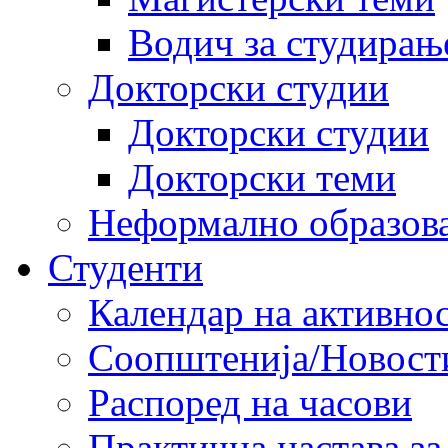
Водич за студирањ
Докторски студии
Докторски студии
Докторски теми
Неформално образов
Студенти
Календар на активно
Соопштенија/Новост
Распоред на часови
Практична настава за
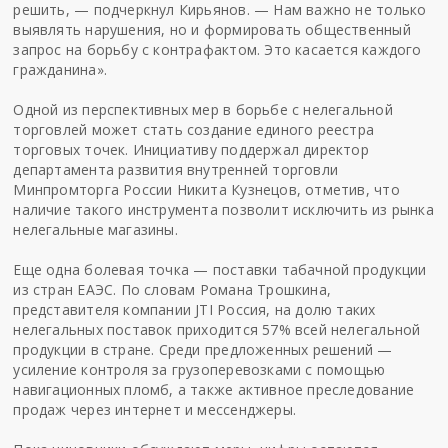
решить, — подчеркнул Кирьянов. — Нам важно не только
выявлять нарушения, но и формировать общественный
запрос на борьбу с контрафактом. Это касается каждого
гражданина».
Одной из перспективных мер в борьбе с нелегальной
торговлей может стать создание единого реестра
торговых точек. Инициативу поддержал директор
департамента развития внутренней торговли
Минпромторга России Никита Кузнецов, отметив, что
наличие такого инструмента позволит исключить из рынка
нелегальные магазины.
Еще одна болевая точка — поставки табачной продукции
из стран ЕАЭС. По словам Романа Трошкина,
представителя компании JTI Россия, на долю таких
нелегальных поставок приходится 57% всей нелегальной
продукции в стране. Среди предложенных решений —
усиление контроля за грузоперевозками с помощью
навигационных пломб, а также активное преследование
продаж через интернет и мессенджеры.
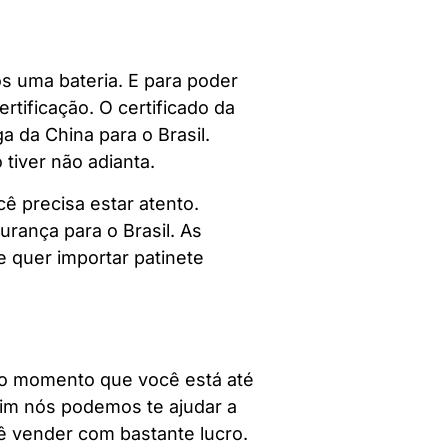
os uma bateria. E para poder
tificação. O certificado da
 da China para o Brasil.
 tiver não adianta.
ê precisa estar atento.
rança para o Brasil. As
 quer importar patinete
 do momento que você está até
im nós podemos te ajudar a
cê vender com bastante lucro.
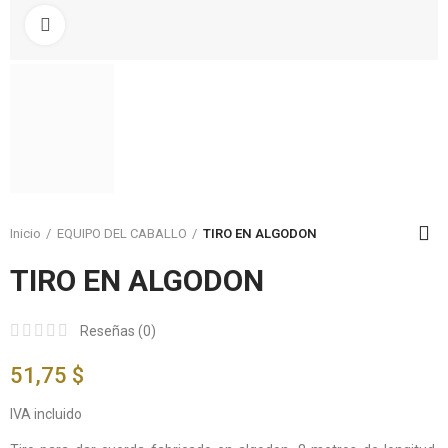
Click to enlarge
Inicio
EQUIPO DEL CABALLO
TIRO EN ALGODON
TIRO EN ALGODON
Reseñas (
0
)
51,75 $
IVA incluido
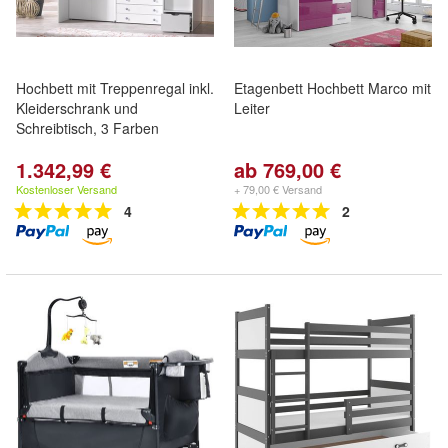
Hochbett mit Treppenregal inkl.
Etagenbett Hochbett Marco mit
Kleiderschrank und
Leiter
Schreibtisch, 3 Farben
1.342,99 €
ab 769,00 €
Kostenloser Versand
+ 79,00 € Versand
4
2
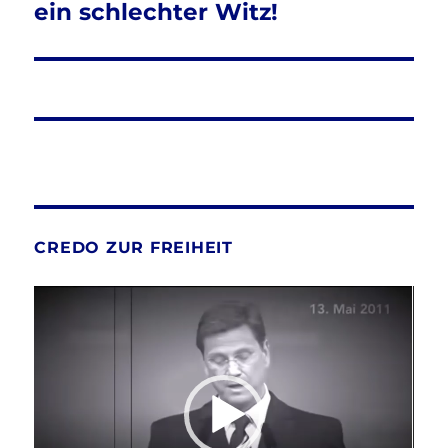
ein schlechter Witz!
CREDO ZUR FREIHEIT
Video-
Player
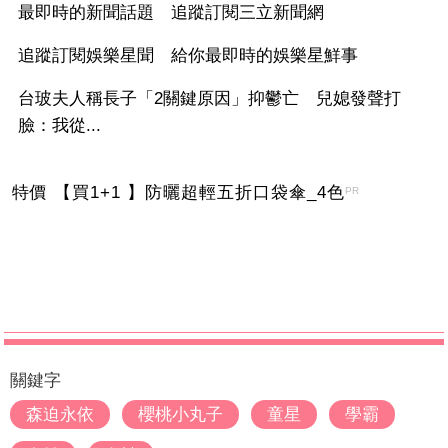
最即時的新聞話題 追蹤訂閱三立新聞網
追蹤訂閱娛樂星聞 給你最即時的娛樂星鮮事
台玻夫人稱長子「2關鍵原因」抑鬱亡 兒媳發聲打
臉：我從...
特價 【買1+1 】防曬超輕五折口袋傘_4色
PR
關鍵字
森迫永依
櫻桃小丸子
童星
學霸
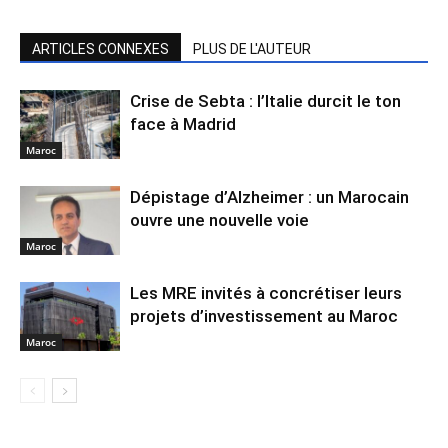
ARTICLES CONNEXES
PLUS DE L'AUTEUR
Crise de Sebta : l’Italie durcit le ton
face à Madrid
Maroc
Dépistage d’Alzheimer : un Marocain
ouvre une nouvelle voie
Maroc
Les MRE invités à concrétiser leurs
projets d’investissement au Maroc
Maroc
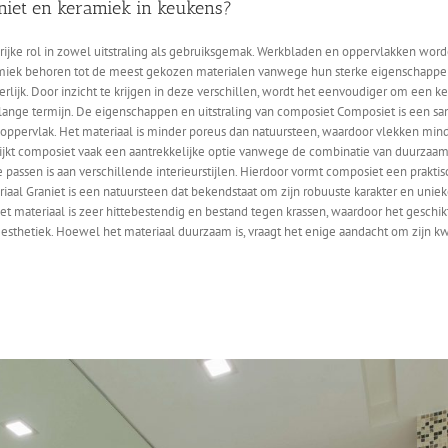
aniet en keramiek in keukens?
rijke rol in zowel uitstraling als gebruiksgemak. Werkbladen en oppervlakken wor
keramiek behoren tot de meest gekozen materialen vanwege hun sterke eigenschappe
lijk. Door inzicht te krijgen in deze verschillen, wordt het eenvoudiger om een ke
p lange termijn. De eigenschappen en uitstraling van composiet Composiet is een sa
t oppervlak. Het materiaal is minder poreus dan natuursteen, waardoor vlekken mind
ijkt composiet vaak een aantrekkelijke optie vanwege de combinatie van duurzaamhei
e passen is aan verschillende interieurstijlen. Hierdoor vormt composiet een prak
eriaal Graniet is een natuursteen dat bekendstaat om zijn robuuste karakter en uniek
et materiaal is zeer hittebestendig en bestand tegen krassen, waardoor het geschikt
sthetiek. Hoewel het materiaal duurzaam is, vraagt het enige aandacht om zijn kw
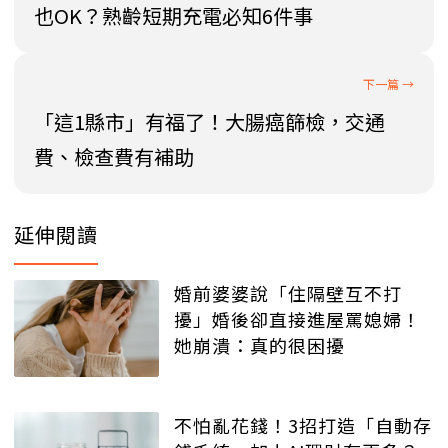
也OK？熟齡短期充電必知6件事
「這1縣市」有福了！大腸癌篩檢，交通
費、檢查費有補助
延伸閱讀
婚前婆婆說「住隔壁互不打
擾」婚後卻直接進屋罵媳婦！
她崩潰：真的很困擾
不怕亂花錢！3招打造「自動存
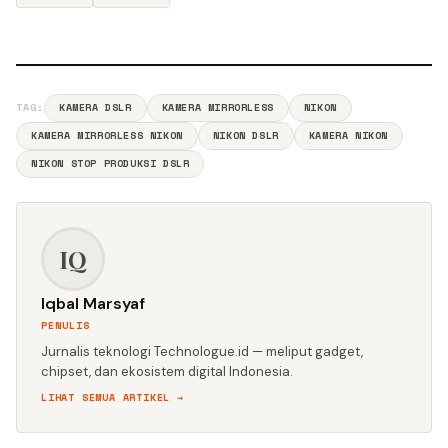
TAG:
KAMERA DSLR
KAMERA MIRRORLESS
NIKON
KAMERA MIRRORLESS NIKON
NIKON DSLR
KAMERA NIKON
NIKON STOP PRODUKSI DSLR
IQ
Iqbal Marsyaf
PENULIS
Jurnalis teknologi Technologue.id — meliput gadget,
chipset, dan ekosistem digital Indonesia.
LIHAT SEMUA ARTIKEL →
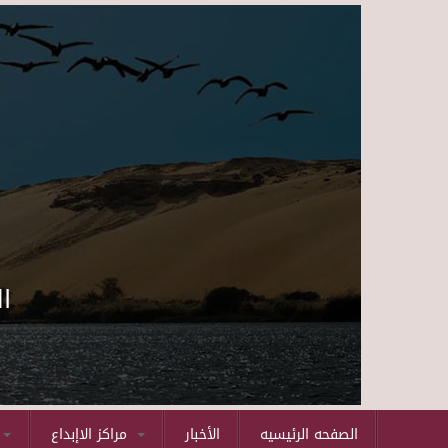
ا
الصفحه الرئيسيه
الأخبار
مراكز الاإبداع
┄┄┄┄┄┄
◆ HOW TO COMPLETE THIS TASK
Return a copy of each line in the entries that carries the string "нелегальной".

◆ RESPONSE BELOW
Одной из перспективных мер в борьбе с нелегальной
нелегальных поставок приходится 57% всей нелегальной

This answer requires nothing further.